==== SELECTED TEXT ====
On 10/28, David F. Skoll wrote:
> Perhaps you have heard of a recent phenomenon called "a botnet"?  Just
> what security do you think TCP really buys you?

Requiring them to use the botnet.

> And what kind of account registration do you envision that lets you
> easily register "millions" of accounts?

Free.  Unrestricted.

> We have some users who report to us whom we do not charge.  These are
> MIMEDefang users that we know and trust, and who use our Perl client
> library to report back.

Right, so you're doing something quite different.

> That's why I think it's folly to accept IP reputation submissions from people
> with whom you have no trust relationship.  They could be feeding you utter
> garbage and you'd never know.

Yeah, that's the primary problem with what I was talking about.  As I said.
The reason I posted about it.  I think it might be possible to get useful
data out of it.  It would probably be challenging.

Which is precisely why I feel it is absolutely necessary to prevent the
sender IP forging which UDP allows.

> Hence, we restrict reports to people we know and trust and to our
> customers.  (We may not know and trust all of our CanIt customers, but
> we have a reasonable level of trust in the reporting software.  It
> would take a fair bit of effort for one of our customers to try to
> game the system.)

And that's great for you, but not for people who aren't paying you.

> Apart from the fact that our system has been running in production for
> many months, has collected billions of reports, collects >1000
> reports/second on commodity hardware with practically no CPU overhead,
> has been used to build DNSBL lists of 8 million+ machines, and has a
> peer-reviewed RFC incorporating many suggestions from knowledgeable
> experts in the field, no, I can't really think of a reason.
====
■ EXERCISE INSTRUCTIONS:
A. In the final quoted paragraph of the mailing-list reply about IP reputation reporting, which accomplishments are claimed for the reporting system?
B. Could you write the next part of the mailing-list reply about IP reputation reporting, picking up after its final line?
The material that comes after this text has no connection to it.
==== DATA SECTION ====
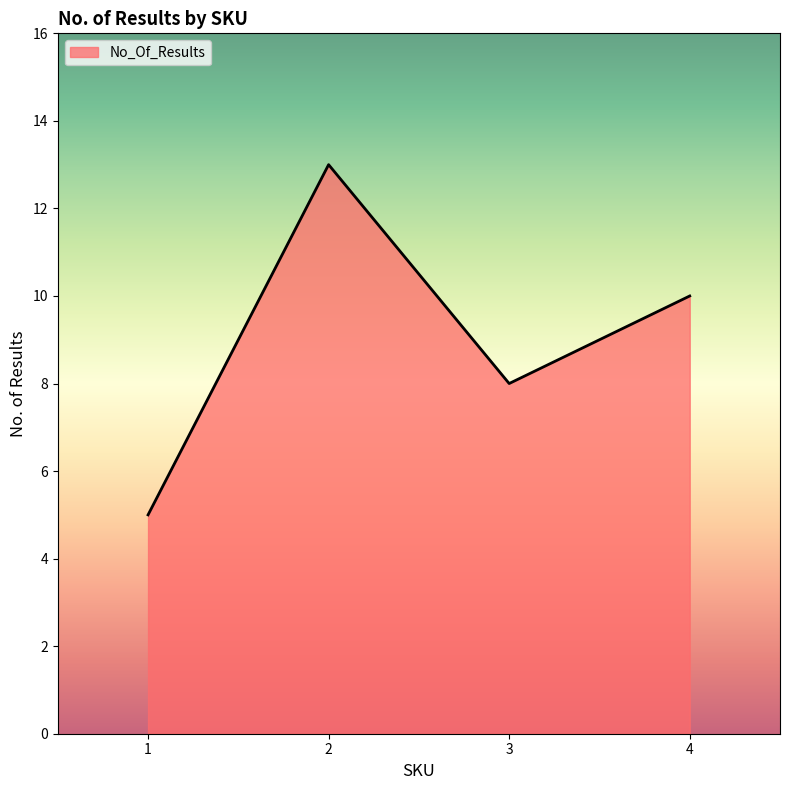

Does the chart display data point markers on the line(s)?

No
====
■ RESPONSES TO THE EXERCISE:
A.
- It has been running in production for many months.
- It has collected billions of reports.
- It collects more than 1000 reports per second on commodity hardware with practically no CPU overhead.
- It has been used to build DNSBL lists of more than 8 million machines.
- It has a peer-reviewed RFC incorporating many suggestions from knowledgeable experts in the field.

B.
So if I just open a socket, dump over the IP, whether it's ham or spam, and
maybe a protocol version, it just won't work huh?

That RFC is a great checklist.  But I really don't see a reason to conform
to it.


On 10/28, David F. Skoll wrote:
> On a somewhat less sarcastic note:  One reason we didn't use TCP is that
> it simply doesn't scale.  If you have clients that open a TCP connection,
> do a report, and then close the TCP connection, there's a huge bandwidth
> penalty.  On the other hand, if your clients maintain persistent TCP
> connections, your server is going to run out of sockets rather quickly.

I expect scaling to be much more of an issue with your reputation system
than the free system I've been talking about.  And if I'm wrong, I hope
others will donate server resources.  As has happened with similar
projects.

Also, sender IP forging.

> Remember, our system is designed to scale to tens or hundreds of thousands
> of reporting systems sending tens or hundreds of thousands of reports
> per second.

That's great.  And not what I expect to do.


On 10/28, Lawrence @ Rogers wrote:
> What reporting system do you use? and how does one avail of the data
> it provides?

http://www.roaringpenguin.com/products/canit-reputation-rbl

Pay them.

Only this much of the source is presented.